WHAT IS BEING ASKED:
Return all lines from the listing below in which the string "span" occurs.

DATA UNDER STUDY:
=== Begin Enclosure ===
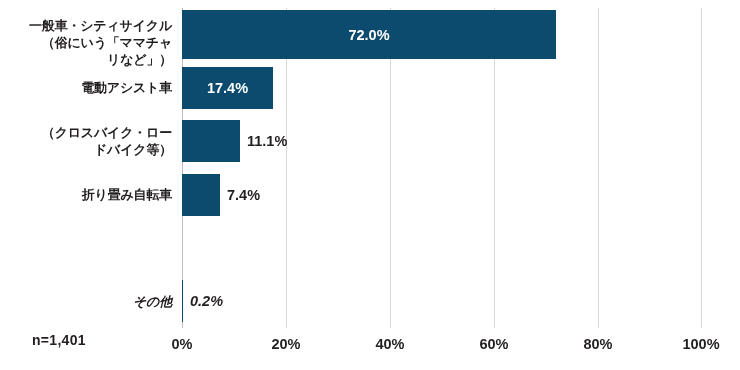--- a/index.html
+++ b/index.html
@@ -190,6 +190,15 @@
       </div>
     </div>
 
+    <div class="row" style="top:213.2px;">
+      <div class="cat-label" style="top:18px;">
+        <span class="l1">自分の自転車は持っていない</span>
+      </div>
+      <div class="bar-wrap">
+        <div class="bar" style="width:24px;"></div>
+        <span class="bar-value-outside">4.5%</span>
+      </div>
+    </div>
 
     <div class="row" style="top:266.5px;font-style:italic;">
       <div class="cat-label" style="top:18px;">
=== End Enclosure ===
WORKED SOLUTION:
+        <span class="l1">自分の自転車は持っていない</span>
+        <span class="bar-value-outside">4.5%</span>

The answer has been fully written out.